▸ AIM OF THE TASK
Once the pictures are set aside, reproduce the entries below exactly.

■ ■ ■

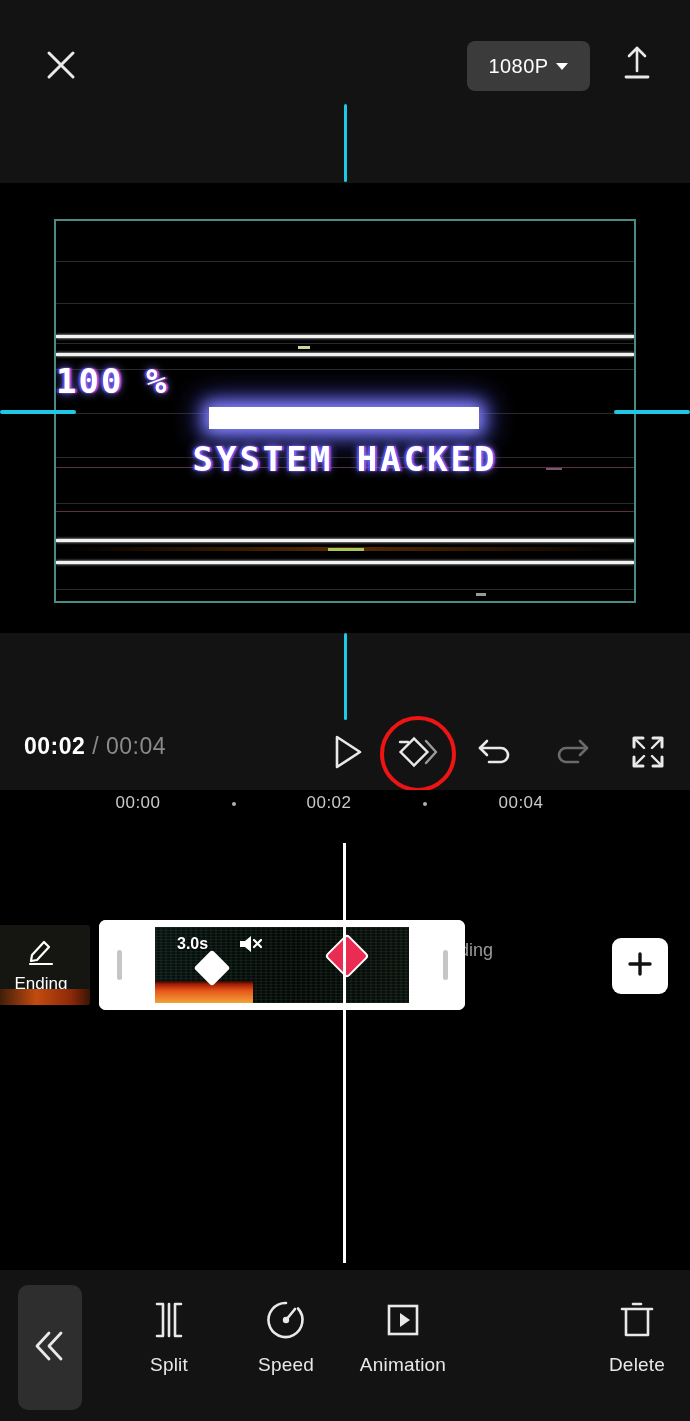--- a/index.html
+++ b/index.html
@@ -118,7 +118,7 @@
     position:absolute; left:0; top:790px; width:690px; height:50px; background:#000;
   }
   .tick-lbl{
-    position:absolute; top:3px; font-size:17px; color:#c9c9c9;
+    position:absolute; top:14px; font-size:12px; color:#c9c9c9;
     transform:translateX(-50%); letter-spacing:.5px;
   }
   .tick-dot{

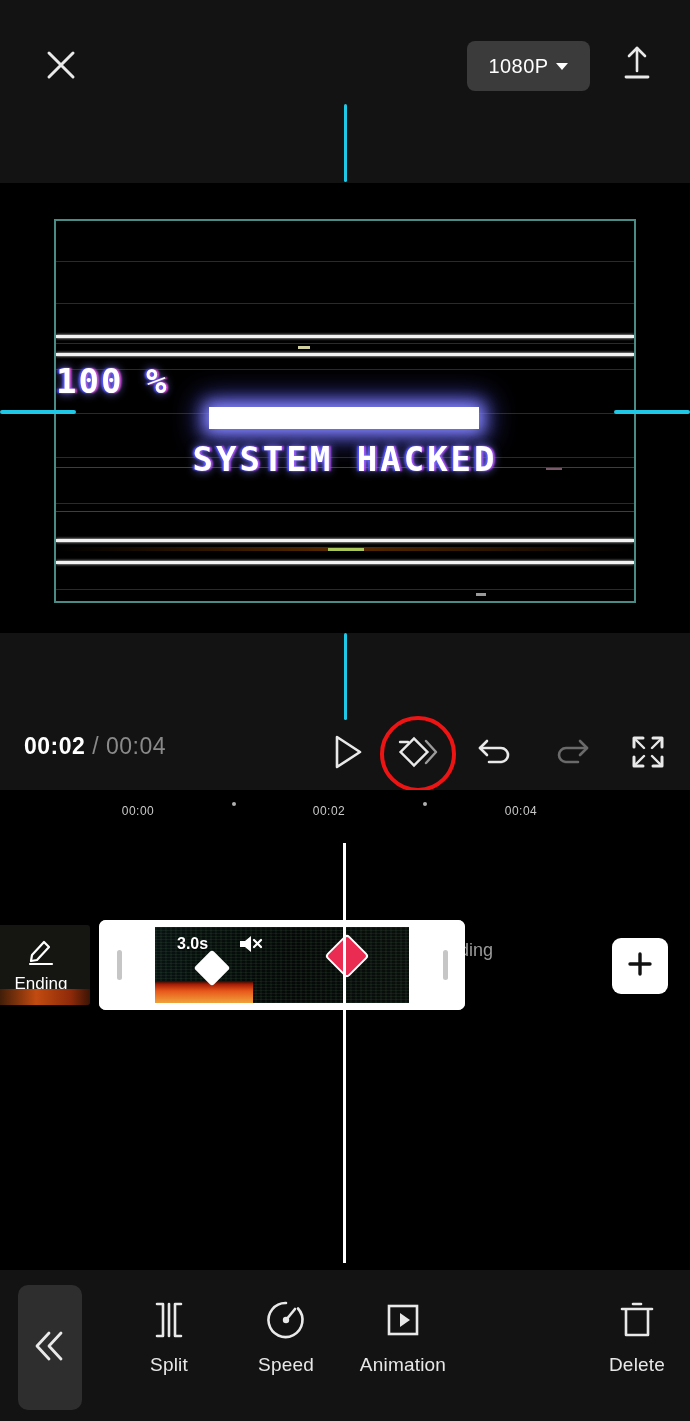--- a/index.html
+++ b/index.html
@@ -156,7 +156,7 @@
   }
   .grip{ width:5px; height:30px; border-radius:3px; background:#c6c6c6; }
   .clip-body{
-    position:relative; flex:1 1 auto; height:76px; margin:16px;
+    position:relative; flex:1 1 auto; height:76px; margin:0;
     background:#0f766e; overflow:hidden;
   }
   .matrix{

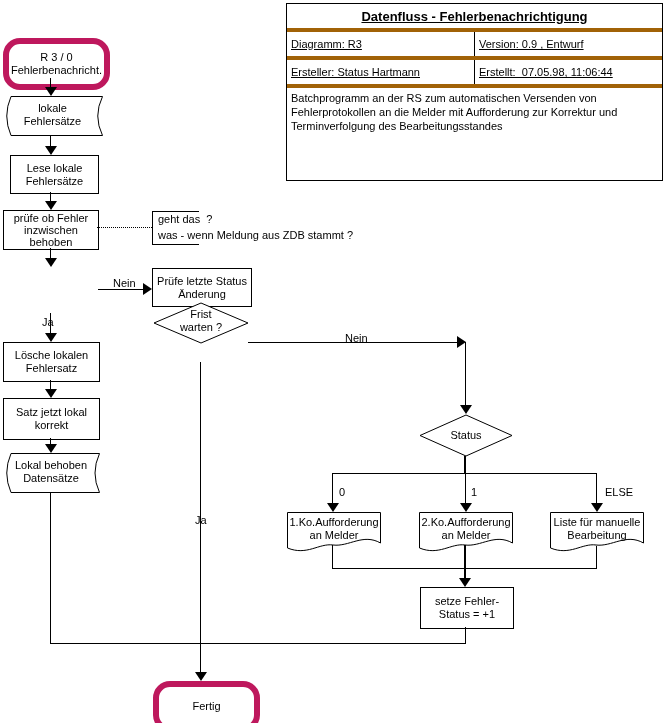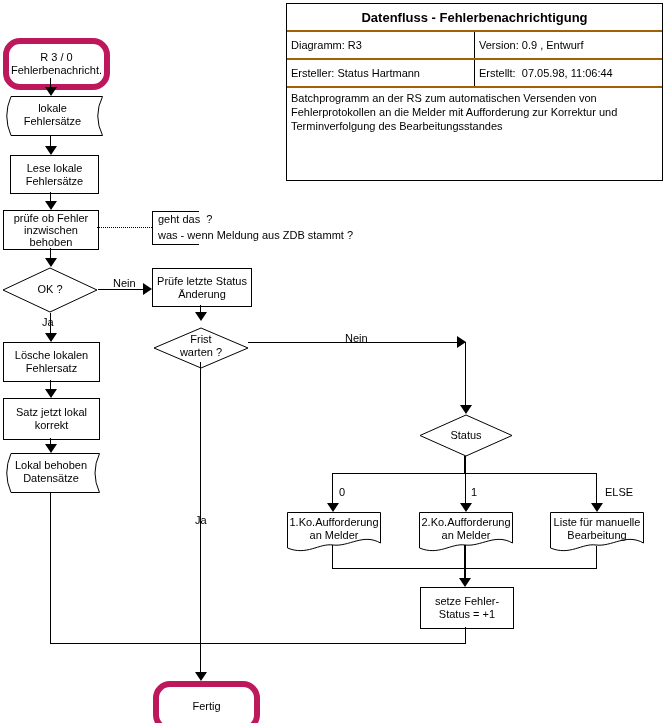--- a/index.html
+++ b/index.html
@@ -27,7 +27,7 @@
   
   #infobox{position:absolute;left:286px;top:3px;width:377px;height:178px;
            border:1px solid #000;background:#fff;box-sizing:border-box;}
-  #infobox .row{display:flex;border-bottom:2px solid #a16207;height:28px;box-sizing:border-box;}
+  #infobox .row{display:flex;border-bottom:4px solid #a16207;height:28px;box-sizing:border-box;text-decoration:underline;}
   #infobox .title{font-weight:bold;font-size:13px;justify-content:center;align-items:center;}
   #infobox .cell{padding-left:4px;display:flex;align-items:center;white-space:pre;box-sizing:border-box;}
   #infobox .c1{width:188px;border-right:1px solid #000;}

■ ■ ■

▸ EXPECTED ANSWER
--- a/index.html
+++ b/index.html
@@ -118,7 +118,7 @@
     position:absolute; left:0; top:790px; width:690px; height:50px; background:#000;
   }
   .tick-lbl{
-    position:absolute; top:3px; font-size:17px; color:#c9c9c9;
+    position:absolute; top:14px; font-size:12px; color:#c9c9c9;
     transform:translateX(-50%); letter-spacing:.5px;
   }
   .tick-dot{

--- a/index.html
+++ b/index.html
@@ -156,7 +156,7 @@
   }
   .grip{ width:5px; height:30px; border-radius:3px; background:#c6c6c6; }
   .clip-body{
-    position:relative; flex:1 1 auto; height:76px; margin:16px;
+    position:relative; flex:1 1 auto; height:76px; margin:0;
     background:#0f766e; overflow:hidden;
   }
   .matrix{

--- a/index.html
+++ b/index.html
@@ -27,7 +27,7 @@
   
   #infobox{position:absolute;left:286px;top:3px;width:377px;height:178px;
            border:1px solid #000;background:#fff;box-sizing:border-box;}
-  #infobox .row{display:flex;border-bottom:2px solid #a16207;height:28px;box-sizing:border-box;}
+  #infobox .row{display:flex;border-bottom:4px solid #a16207;height:28px;box-sizing:border-box;text-decoration:underline;}
   #infobox .title{font-weight:bold;font-size:13px;justify-content:center;align-items:center;}
   #infobox .cell{padding-left:4px;display:flex;align-items:center;white-space:pre;box-sizing:border-box;}
   #infobox .c1{width:188px;border-right:1px solid #000;}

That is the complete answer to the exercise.